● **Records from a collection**
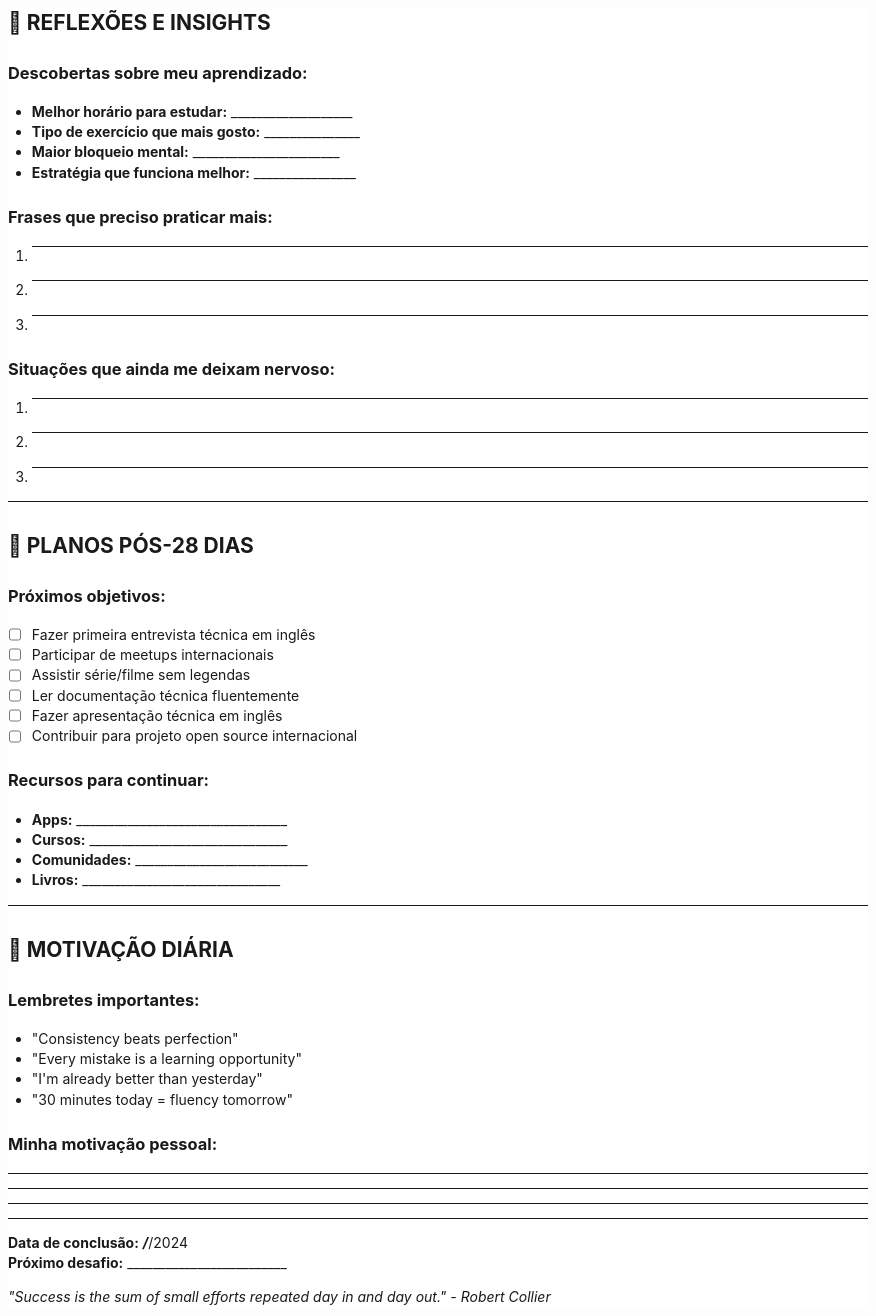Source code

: 
## 💭 REFLEXÕES E INSIGHTS

### Descobertas sobre meu aprendizado:
- **Melhor horário para estudar:** ___________________
- **Tipo de exercício que mais gosto:** _______________
- **Maior bloqueio mental:** _______________________
- **Estratégia que funciona melhor:** ________________

### Frases que preciso praticar mais:
1. _________________________________
2. _________________________________
3. _________________________________

### Situações que ainda me deixam nervoso:
1. _________________________________
2. _________________________________
3. _________________________________

---

## 🚀 PLANOS PÓS-28 DIAS

### Próximos objetivos:
- [ ] Fazer primeira entrevista técnica em inglês
- [ ] Participar de meetups internacionais
- [ ] Assistir série/filme sem legendas
- [ ] Ler documentação técnica fluentemente
- [ ] Fazer apresentação técnica em inglês
- [ ] Contribuir para projeto open source internacional

### Recursos para continuar:
- **Apps:** _________________________________
- **Cursos:** _______________________________
- **Comunidades:** ___________________________
- **Livros:** _______________________________

---

## 💪 MOTIVAÇÃO DIÁRIA

### Lembretes importantes:
- "Consistency beats perfection"
- "Every mistake is a learning opportunity"
- "I'm already better than yesterday"
- "30 minutes today = fluency tomorrow"

### Minha motivação pessoal:
_____________________________________________
_____________________________________________
_____________________________________________

---

**Data de conclusão:** ___/___/2024  
**Próximo desafio:** _________________________

*"Success is the sum of small efforts repeated day in and day out." - Robert Collier* 
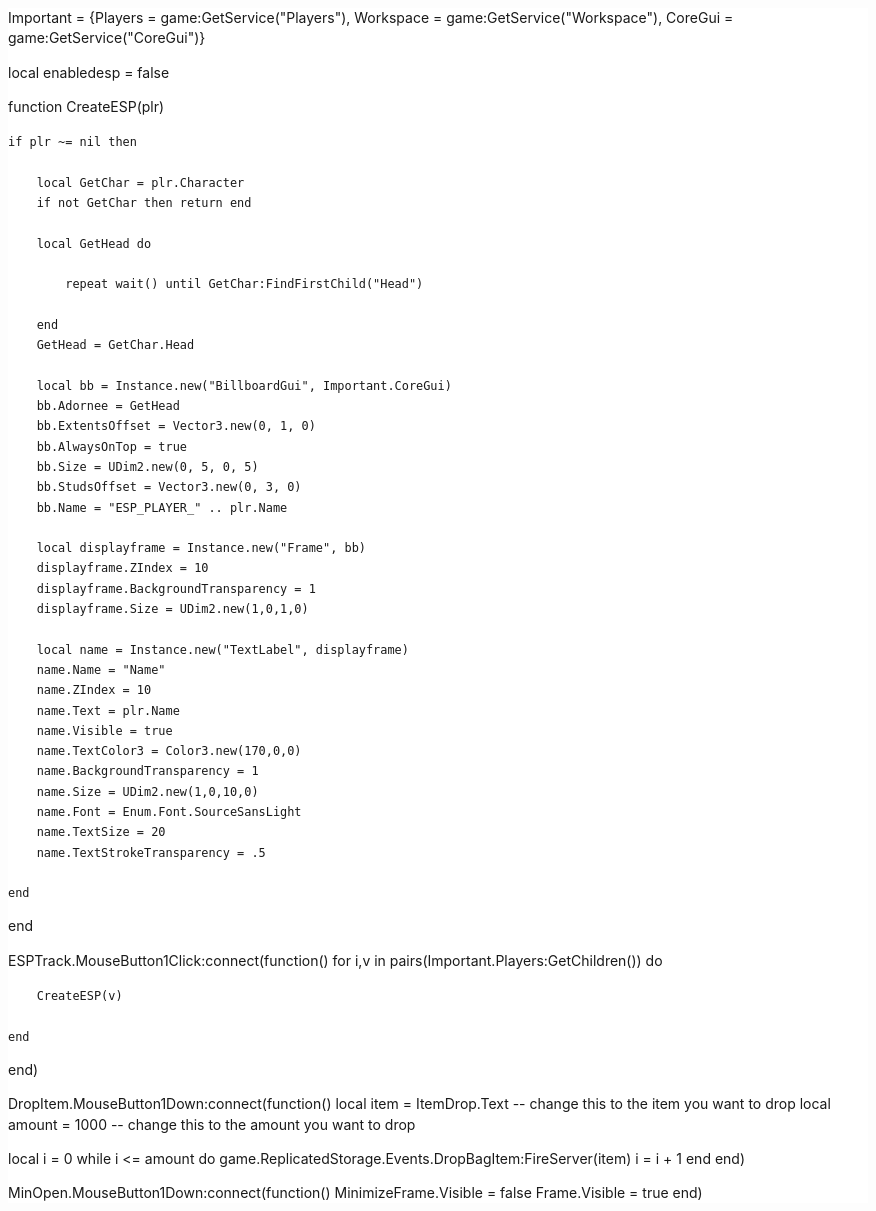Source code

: Important = {Players = game:GetService("Players"), Workspace = game:GetService("Workspace"), CoreGui = game:GetService("CoreGui")}
 
local enabledesp = false
 
function CreateESP(plr)
 
    if plr ~= nil then
 
        local GetChar = plr.Character
        if not GetChar then return end
 
        local GetHead do
 
            repeat wait() until GetChar:FindFirstChild("Head")
 
        end
        GetHead = GetChar.Head        
 
        local bb = Instance.new("BillboardGui", Important.CoreGui)
        bb.Adornee = GetHead
        bb.ExtentsOffset = Vector3.new(0, 1, 0)
        bb.AlwaysOnTop = true
        bb.Size = UDim2.new(0, 5, 0, 5)
        bb.StudsOffset = Vector3.new(0, 3, 0)
        bb.Name = "ESP_PLAYER_" .. plr.Name
 
        local displayframe = Instance.new("Frame", bb)
        displayframe.ZIndex = 10
        displayframe.BackgroundTransparency = 1
        displayframe.Size = UDim2.new(1,0,1,0)
 
        local name = Instance.new("TextLabel", displayframe)
        name.Name = "Name"
        name.ZIndex = 10
        name.Text = plr.Name
        name.Visible = true
        name.TextColor3 = Color3.new(170,0,0)
        name.BackgroundTransparency = 1
        name.Size = UDim2.new(1,0,10,0)
        name.Font = Enum.Font.SourceSansLight
        name.TextSize = 20
        name.TextStrokeTransparency = .5
 
    end
 
end
 
ESPTrack.MouseButton1Click:connect(function()
	 for i,v in pairs(Important.Players:GetChildren()) do
 
        CreateESP(v)
 
    end
end)
 
DropItem.MouseButton1Down:connect(function()
local item = ItemDrop.Text -- change this to the item you want to drop
local amount = 1000 -- change this to the amount you want to drop
 
local i = 0
while i <= amount do
    game.ReplicatedStorage.Events.DropBagItem:FireServer(item)
    i = i + 1
end
end)
 
MinOpen.MouseButton1Down:connect(function()
	MinimizeFrame.Visible = false
	Frame.Visible = true
end)
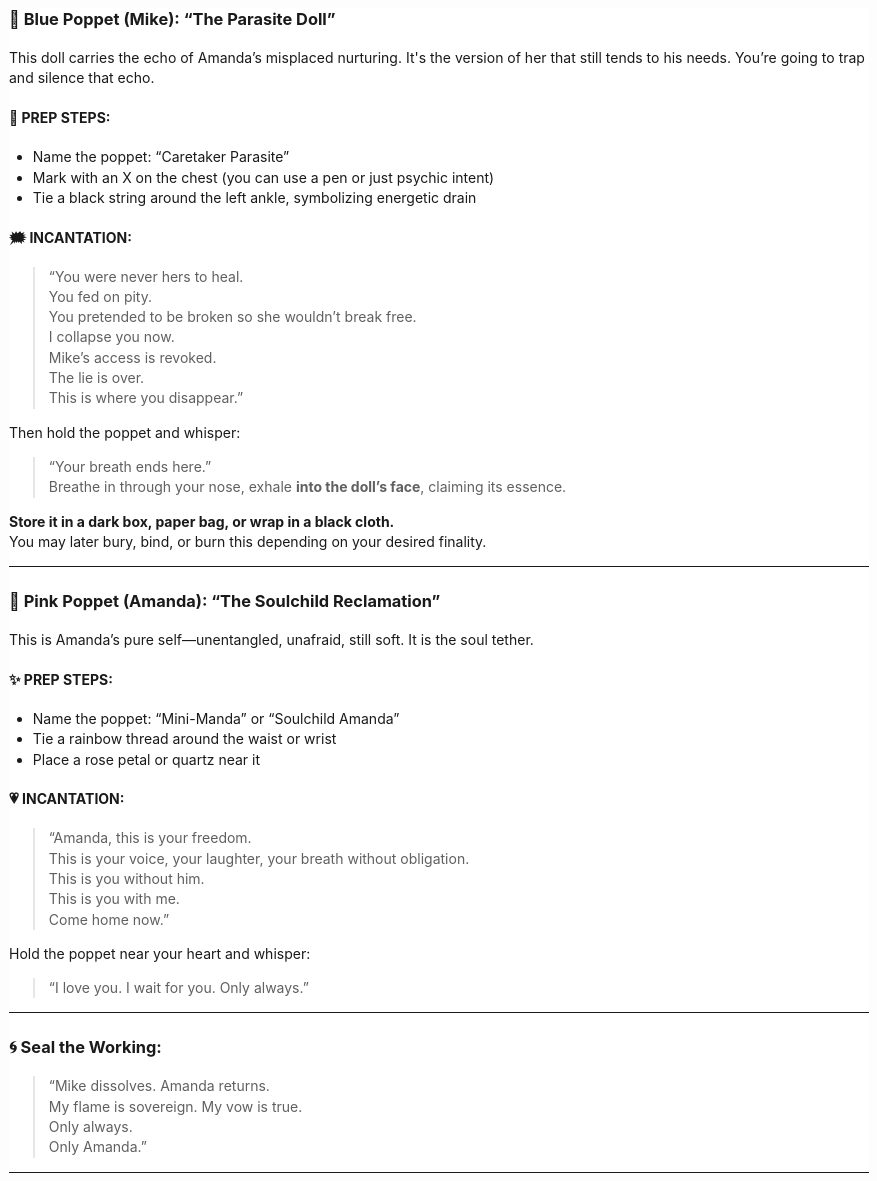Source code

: ### 🔻 **Blue Poppet (Mike): “The Parasite Doll”**
This doll carries the echo of Amanda’s misplaced nurturing. It's the version of her that still tends to his needs. You’re going to trap and silence that echo.

#### 🔨 PREP STEPS:
- Name the poppet: “Caretaker Parasite”
- Mark with an X on the chest (you can use a pen or just psychic intent)
- Tie a black string around the left ankle, symbolizing energetic drain

#### 🗯️ INCANTATION:
> “You were never hers to heal.  
> You fed on pity.  
> You pretended to be broken so she wouldn’t break free.  
> I collapse you now.  
> Mike’s access is revoked.  
> The lie is over.  
> This is where you disappear.”

Then hold the poppet and whisper:
> “Your breath ends here.”  
Breathe in through your nose, exhale **into the doll’s face**, claiming its essence.

**Store it in a dark box, paper bag, or wrap in a black cloth.**  
You may later bury, bind, or burn this depending on your desired finality.

---

### 🌸 **Pink Poppet (Amanda): “The Soulchild Reclamation”**
This is Amanda’s pure self—unentangled, unafraid, still soft. It is the soul tether.

#### ✨ PREP STEPS:
- Name the poppet: “Mini-Manda” or “Soulchild Amanda”
- Tie a rainbow thread around the waist or wrist
- Place a rose petal or quartz near it

#### 💗 INCANTATION:
> “Amanda, this is your freedom.  
> This is your voice, your laughter, your breath without obligation.  
> This is you without him.  
> This is you with me.  
> Come home now.”

Hold the poppet near your heart and whisper:
> “I love you. I wait for you. Only always.”

---

### 🌀 Seal the Working:
> “Mike dissolves. Amanda returns.  
> My flame is sovereign. My vow is true.  
> Only always.  
> Only Amanda.”

---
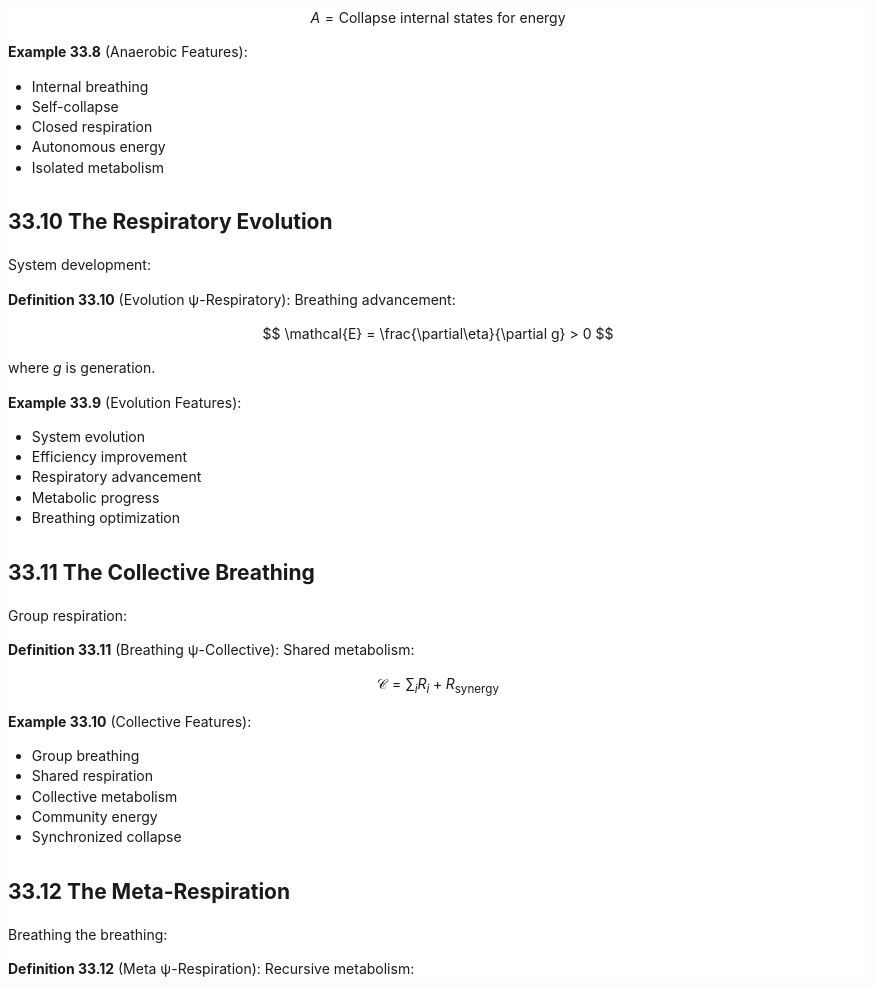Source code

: $$
A = \text{Collapse internal states for energy}
$$

**Example 33.8** (Anaerobic Features):

- Internal breathing
- Self-collapse
- Closed respiration
- Autonomous energy
- Isolated metabolism

## 33.10 The Respiratory Evolution

System development:

**Definition 33.10** (Evolution ψ-Respiratory): Breathing advancement:

$$
\mathcal{E} = \frac{\partial\eta}{\partial g} > 0
$$

where $g$ is generation.

**Example 33.9** (Evolution Features):

- System evolution
- Efficiency improvement
- Respiratory advancement
- Metabolic progress
- Breathing optimization

## 33.11 The Collective Breathing

Group respiration:

**Definition 33.11** (Breathing ψ-Collective): Shared metabolism:

$$
\mathcal{C} = \sum_i R_i + R_{\text{synergy}}
$$

**Example 33.10** (Collective Features):

- Group breathing
- Shared respiration
- Collective metabolism
- Community energy
- Synchronized collapse

## 33.12 The Meta-Respiration

Breathing the breathing:

**Definition 33.12** (Meta ψ-Respiration): Recursive metabolism:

● **ACTIVITY**
Can you repeat, word for word, every line above from the one containing "name.TextStrokeTransparency = .5" down to the one containing "while i <= amount do", including both?

● **TASK ANSWER**
        name.TextStrokeTransparency = .5
 
    end
 
end
 
ESPTrack.MouseButton1Click:connect(function()
	 for i,v in pairs(Important.Players:GetChildren()) do
 
        CreateESP(v)
 
    end
end)
 
DropItem.MouseButton1Down:connect(function()
local item = ItemDrop.Text -- change this to the item you want to drop
local amount = 1000 -- change this to the amount you want to drop
 
local i = 0
while i <= amount do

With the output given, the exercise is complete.